LOOR - thursday 21:30 – 22:05
Gwil Sainsbury can’t quite locate the precise origin of LOOR. Perhaps it’s his childhood in Cornwall, where he found that strange, alluring Cornish moniker. Perhaps it’s leaving alt-J, the band he helped found, after one Mercury winning album. Or perhaps it’s moving to Bristol to study for a Masters, finding himself with time and space to imagine something fresh.
Whatever the source, its tributaries clearly run deep. Following a sterling EP last year LOOR is currently preparing his debut album ‘Waters’, a heady fusion of deeply psychedelic electronics – which recall everyone from Jon Hopkins to Gold Panda via The Orb – and a deeply philosophical outlook on the nature of humanity’s relationship with its surroundings.
“I think I’m pretty influenced by a lot of psychedelic music,” he comments. “Whether that’s electronic or whether that’s in jazz. I wanted to be independent, and able to produce what I wanted to produce by myself. And to me, it’s very much about a relationship to nature.”
‘Waters’ is an animistic statement, a treatise on the mind, the body, and the confluent passageways that unite them. “I don’t really think of nature as being separate to the urban world,” he explains. “There is no separation between nature and humanity and therefore no real distinction between urban environments and the countryside, for example.”
“I’m aware from my previous experiences in the music industry that touring is currently a totally unsustainable model,” he says, placing this need to re-balance our relationship to the environment within a broader world-view. “The uncomfortable question that we need to navigate as musicians is: how do we show true solidarity with the global climate justice movement while being able to pursue music as a career?”

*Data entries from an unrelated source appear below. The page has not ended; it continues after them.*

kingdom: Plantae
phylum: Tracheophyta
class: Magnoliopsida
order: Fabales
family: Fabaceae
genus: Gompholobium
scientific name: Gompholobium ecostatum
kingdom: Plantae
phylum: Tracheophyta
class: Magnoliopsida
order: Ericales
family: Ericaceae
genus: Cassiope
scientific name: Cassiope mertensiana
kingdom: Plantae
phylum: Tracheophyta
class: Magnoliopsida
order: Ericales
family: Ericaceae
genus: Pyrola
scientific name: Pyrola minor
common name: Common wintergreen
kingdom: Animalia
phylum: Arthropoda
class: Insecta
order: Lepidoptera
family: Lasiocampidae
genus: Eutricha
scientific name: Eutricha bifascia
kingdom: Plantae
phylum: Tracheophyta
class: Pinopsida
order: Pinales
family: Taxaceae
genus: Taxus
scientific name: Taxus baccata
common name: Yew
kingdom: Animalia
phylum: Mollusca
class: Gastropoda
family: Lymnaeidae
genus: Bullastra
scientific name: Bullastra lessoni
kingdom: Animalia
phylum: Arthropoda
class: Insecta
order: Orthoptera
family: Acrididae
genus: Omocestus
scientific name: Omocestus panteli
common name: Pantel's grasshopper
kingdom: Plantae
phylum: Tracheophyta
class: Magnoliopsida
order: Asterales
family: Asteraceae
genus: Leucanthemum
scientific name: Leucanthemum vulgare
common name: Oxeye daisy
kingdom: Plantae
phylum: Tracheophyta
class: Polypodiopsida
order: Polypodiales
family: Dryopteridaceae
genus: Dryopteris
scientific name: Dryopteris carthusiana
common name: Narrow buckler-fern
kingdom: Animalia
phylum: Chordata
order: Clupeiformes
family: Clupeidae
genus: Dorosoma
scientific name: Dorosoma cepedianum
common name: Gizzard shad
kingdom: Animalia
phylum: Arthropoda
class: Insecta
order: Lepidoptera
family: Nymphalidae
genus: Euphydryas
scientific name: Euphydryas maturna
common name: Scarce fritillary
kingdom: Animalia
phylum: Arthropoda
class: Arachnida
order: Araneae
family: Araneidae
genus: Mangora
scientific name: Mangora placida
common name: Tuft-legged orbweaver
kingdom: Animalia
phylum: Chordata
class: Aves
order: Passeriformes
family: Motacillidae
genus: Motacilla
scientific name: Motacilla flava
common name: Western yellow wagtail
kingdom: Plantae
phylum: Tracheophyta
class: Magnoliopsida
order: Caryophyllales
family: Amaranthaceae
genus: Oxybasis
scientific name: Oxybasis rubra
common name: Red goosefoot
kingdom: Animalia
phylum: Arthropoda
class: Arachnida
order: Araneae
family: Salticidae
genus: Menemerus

Composed on long walks through Bristol and out into the countryside, ‘Waters’ has a questing spirit, a yearning to find rest. “In Bristol there is this amazing contrast between the very urban setting, and at times really idyllic,” he asserts. “It’s bizarre sometimes, I’m taken aback by it. But along those walks you’ll also come across all of these really explicit signs of the slave trade and all the histories that have gone on around here. When you walk through a landscape you can unpick a lot of its history, but obviously a lot of it remains completely concealed to you.”
An album that toys with different layers of meaning, ‘Waters’ was pieced together in a solitary fashion. Deeply influenced by his experiences while using psychedelics – particularly DMT – Gwil would go bathing in his subconscious. “I feel like you’re downloading vast amounts of information,” he says. “So I just wanted to make something that I felt reflected my own psychedelic experiences.”
A surging series of melody-driven digital excursions, ‘Waters’ has an enrapturing forward rush. ‘Plants’ is this joyous salute to nature, informed by the botanist Terrance McKenna, his own endless electronic experiments, and the lingering trace of the often under-rated genre psy-trance. Images of flowing water resound on the record. Returning home from long walks to trace the source of nearby streams, the sound and feeling of water would imprint itself on his consciousness. “It was this feeling of the intensity of water, and the epic capacity to make huge changes to how we live,” he recalls. “It was almost like the revenge of water, or the revenge of the planet on humanity.”
Diving into his sub-conscious and returning to the surface, Gwil used LOOR as a means to dredge the limits of his thoughts and experiences. The collage image on the cover references panspermia – the belief that life came to Earth from a meteor, or a comet – and it links to Gwil’s concept of creation, of art experiencing itself. “Using studio software, it’s like you’re permanently having this conversation with your past self,” he points out. “The last time you saved that file you were a little bit of a different person… it’s sort of like you’re playing with emotions from your past.”
An artist in a constant state of transformation, LOOR is already seeking out uncharted waters. “My main drive is that I want to continue making records until my old age,” says Gwil. “So for me, by the time you’ve finished an album, you’re kind of done with it. I want to move on from this version of me into something else.”